→ **Given records**
──────

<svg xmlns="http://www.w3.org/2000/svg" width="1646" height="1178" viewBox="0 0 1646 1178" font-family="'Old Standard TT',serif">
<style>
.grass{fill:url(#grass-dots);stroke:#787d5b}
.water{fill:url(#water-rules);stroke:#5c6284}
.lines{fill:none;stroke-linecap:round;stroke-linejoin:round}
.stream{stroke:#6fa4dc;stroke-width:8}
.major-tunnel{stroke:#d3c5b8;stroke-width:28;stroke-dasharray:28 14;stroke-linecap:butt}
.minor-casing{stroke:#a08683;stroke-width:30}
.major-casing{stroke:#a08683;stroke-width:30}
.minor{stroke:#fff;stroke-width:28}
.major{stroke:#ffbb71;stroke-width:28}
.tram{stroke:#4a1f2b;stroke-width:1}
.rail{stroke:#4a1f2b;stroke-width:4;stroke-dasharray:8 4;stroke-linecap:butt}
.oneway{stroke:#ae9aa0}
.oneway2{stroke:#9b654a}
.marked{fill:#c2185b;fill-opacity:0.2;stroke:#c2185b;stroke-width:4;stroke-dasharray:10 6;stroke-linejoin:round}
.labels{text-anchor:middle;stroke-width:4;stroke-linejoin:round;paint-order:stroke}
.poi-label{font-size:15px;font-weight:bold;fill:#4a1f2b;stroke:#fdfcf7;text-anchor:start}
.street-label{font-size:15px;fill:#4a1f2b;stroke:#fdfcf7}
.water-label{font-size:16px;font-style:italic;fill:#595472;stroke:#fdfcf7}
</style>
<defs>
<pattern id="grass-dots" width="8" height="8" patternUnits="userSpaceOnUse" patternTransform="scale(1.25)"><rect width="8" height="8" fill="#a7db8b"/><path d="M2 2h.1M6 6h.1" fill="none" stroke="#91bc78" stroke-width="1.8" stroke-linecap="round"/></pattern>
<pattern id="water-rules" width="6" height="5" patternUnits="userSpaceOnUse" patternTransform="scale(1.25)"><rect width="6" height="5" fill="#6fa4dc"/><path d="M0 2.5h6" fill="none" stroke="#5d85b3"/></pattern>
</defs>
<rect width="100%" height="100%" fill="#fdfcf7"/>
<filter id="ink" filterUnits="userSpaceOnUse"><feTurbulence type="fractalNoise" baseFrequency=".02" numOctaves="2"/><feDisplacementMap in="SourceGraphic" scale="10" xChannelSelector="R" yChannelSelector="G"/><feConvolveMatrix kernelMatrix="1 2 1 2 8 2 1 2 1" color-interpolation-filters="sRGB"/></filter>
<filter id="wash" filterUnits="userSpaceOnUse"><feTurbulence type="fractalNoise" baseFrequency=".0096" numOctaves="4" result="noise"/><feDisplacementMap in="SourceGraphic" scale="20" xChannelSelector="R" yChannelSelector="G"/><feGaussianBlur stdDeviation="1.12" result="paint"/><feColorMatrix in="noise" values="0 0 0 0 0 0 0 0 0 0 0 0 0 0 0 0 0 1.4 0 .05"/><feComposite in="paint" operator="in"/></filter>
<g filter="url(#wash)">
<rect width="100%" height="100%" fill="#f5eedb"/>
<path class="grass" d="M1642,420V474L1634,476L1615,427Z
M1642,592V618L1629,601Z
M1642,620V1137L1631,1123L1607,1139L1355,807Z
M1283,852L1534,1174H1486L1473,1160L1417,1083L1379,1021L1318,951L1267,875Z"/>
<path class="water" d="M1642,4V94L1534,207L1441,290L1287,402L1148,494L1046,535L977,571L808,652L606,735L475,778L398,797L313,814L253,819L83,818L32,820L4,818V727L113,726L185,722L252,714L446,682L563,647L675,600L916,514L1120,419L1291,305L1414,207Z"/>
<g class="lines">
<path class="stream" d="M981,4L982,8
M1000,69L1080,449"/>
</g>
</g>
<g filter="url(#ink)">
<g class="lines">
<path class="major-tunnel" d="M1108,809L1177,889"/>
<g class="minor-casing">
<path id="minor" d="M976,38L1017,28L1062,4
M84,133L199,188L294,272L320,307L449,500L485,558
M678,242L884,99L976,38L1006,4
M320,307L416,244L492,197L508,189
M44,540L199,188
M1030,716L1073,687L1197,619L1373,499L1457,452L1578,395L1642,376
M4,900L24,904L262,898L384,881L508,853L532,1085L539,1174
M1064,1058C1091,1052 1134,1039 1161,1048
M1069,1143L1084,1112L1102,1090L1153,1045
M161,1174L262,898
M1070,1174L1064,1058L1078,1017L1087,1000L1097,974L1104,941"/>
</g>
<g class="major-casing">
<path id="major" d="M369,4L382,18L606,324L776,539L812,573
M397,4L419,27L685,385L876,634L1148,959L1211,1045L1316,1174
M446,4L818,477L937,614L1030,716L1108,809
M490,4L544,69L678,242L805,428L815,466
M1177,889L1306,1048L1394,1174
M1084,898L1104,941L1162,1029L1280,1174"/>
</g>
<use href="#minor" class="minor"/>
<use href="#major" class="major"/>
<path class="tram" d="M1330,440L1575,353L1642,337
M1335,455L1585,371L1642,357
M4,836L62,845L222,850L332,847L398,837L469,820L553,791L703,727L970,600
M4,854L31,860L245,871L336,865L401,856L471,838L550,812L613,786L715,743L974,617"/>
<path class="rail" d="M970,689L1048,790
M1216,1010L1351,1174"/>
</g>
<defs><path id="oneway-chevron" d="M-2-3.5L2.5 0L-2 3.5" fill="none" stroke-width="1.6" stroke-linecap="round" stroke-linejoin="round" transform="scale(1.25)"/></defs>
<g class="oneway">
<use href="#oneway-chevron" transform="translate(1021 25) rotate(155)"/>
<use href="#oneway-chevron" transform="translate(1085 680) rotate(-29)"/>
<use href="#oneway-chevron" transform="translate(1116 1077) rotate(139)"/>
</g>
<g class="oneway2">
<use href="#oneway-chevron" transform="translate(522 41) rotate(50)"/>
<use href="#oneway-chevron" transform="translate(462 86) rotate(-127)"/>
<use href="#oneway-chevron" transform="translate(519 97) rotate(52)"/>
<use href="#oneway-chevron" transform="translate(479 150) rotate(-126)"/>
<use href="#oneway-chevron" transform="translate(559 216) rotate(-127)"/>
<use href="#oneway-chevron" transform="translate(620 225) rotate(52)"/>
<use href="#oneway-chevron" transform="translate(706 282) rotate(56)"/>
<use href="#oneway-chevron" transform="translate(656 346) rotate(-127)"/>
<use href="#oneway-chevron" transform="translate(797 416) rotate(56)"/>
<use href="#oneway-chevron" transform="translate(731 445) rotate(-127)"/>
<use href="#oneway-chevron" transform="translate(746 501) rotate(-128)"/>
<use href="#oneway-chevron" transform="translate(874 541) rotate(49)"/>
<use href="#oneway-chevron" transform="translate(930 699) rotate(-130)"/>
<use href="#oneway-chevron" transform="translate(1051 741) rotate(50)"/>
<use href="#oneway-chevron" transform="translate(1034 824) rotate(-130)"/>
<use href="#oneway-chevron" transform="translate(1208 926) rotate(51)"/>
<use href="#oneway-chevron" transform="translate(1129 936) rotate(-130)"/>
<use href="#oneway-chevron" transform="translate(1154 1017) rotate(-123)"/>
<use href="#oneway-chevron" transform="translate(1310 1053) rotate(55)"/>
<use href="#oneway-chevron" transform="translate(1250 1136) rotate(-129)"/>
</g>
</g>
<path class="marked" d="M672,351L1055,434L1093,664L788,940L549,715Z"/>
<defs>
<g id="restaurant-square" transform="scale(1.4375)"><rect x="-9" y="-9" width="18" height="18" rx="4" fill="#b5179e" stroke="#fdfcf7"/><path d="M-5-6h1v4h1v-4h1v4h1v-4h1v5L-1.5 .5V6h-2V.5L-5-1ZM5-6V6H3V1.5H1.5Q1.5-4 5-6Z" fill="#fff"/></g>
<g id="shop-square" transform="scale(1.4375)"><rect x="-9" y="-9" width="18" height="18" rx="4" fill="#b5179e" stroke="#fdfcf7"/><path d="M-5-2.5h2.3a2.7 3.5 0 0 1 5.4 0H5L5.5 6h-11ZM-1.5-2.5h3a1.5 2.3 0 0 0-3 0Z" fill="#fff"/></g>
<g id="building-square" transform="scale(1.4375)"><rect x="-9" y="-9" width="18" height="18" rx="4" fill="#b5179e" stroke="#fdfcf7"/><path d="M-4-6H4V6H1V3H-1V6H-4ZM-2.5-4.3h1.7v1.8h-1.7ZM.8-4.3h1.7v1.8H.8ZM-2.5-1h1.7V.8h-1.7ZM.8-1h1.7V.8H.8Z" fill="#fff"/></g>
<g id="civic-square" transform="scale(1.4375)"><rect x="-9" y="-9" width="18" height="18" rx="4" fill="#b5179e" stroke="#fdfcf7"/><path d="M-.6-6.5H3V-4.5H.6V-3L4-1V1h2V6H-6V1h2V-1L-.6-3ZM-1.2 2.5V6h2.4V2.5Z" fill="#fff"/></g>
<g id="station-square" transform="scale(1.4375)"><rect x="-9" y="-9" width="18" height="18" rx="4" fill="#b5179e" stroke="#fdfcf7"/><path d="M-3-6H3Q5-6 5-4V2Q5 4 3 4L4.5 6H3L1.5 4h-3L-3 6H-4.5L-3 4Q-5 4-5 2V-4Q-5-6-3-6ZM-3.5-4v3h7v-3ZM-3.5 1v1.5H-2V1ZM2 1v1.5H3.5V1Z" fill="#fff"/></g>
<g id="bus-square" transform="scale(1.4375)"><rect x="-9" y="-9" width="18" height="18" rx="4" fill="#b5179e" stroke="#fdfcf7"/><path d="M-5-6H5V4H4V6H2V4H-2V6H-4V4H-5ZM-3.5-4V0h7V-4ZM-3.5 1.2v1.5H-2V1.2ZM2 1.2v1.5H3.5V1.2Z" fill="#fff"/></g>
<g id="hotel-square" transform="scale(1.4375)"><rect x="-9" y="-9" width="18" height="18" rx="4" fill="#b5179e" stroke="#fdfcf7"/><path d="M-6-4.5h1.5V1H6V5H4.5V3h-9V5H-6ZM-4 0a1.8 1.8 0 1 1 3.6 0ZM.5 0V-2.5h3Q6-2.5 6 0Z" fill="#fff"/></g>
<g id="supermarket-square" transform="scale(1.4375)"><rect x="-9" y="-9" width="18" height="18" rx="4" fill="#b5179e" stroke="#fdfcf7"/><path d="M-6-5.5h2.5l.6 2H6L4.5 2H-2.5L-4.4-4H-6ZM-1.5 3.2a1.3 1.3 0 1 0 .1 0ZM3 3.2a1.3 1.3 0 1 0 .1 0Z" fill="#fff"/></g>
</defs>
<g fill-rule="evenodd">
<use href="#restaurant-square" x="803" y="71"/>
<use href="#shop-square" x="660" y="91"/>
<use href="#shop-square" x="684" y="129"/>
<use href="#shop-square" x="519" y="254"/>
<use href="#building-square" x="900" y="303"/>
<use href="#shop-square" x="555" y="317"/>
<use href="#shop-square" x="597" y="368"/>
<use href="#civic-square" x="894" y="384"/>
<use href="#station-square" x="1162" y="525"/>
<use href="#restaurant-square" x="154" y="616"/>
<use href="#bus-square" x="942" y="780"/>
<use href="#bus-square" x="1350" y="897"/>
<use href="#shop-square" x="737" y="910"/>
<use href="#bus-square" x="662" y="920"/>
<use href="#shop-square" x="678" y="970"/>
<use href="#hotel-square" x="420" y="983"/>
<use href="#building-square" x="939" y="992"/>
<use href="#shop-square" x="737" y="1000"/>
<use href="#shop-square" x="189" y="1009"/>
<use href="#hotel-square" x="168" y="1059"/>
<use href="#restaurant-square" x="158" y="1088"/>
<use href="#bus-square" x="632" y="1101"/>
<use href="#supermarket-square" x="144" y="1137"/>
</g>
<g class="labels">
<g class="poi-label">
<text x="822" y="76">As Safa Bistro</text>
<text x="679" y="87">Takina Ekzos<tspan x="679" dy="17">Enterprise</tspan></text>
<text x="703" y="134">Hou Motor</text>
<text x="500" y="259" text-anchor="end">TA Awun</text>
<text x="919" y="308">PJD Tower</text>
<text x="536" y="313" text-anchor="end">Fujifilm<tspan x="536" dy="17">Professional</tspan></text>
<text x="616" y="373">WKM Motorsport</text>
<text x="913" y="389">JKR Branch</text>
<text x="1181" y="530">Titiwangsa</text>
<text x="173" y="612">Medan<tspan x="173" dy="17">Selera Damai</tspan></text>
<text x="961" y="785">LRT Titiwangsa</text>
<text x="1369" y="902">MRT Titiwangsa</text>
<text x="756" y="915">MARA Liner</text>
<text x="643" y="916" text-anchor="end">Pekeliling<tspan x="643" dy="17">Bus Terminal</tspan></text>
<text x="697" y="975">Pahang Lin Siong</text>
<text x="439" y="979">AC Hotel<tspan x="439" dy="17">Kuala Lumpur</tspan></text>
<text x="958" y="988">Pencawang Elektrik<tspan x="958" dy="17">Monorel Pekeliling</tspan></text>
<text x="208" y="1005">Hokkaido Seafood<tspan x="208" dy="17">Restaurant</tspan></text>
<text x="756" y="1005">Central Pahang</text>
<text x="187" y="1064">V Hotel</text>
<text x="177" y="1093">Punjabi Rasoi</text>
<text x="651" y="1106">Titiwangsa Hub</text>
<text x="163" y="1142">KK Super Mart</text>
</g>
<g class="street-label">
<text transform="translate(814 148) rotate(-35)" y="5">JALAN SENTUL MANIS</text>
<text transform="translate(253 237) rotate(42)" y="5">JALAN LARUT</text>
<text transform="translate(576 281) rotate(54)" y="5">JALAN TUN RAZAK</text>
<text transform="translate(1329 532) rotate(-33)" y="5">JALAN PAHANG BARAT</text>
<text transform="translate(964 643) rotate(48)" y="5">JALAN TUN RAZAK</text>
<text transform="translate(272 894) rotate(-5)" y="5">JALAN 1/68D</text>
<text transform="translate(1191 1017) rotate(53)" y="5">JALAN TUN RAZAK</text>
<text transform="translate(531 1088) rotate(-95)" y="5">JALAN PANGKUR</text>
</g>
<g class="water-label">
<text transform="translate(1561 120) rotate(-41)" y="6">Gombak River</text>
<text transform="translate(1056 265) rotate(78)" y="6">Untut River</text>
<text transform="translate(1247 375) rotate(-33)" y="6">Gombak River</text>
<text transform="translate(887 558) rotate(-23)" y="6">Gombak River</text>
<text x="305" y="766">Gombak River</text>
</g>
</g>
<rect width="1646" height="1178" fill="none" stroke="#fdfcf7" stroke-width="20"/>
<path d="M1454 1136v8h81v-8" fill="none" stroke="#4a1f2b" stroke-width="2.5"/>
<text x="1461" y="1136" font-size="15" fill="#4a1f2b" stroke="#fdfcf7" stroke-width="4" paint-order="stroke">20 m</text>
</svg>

──────

→ **Brief**
Tally the lines in the records that contain the word "butt"; the answer is that number and nothing more.

→ **Response**
2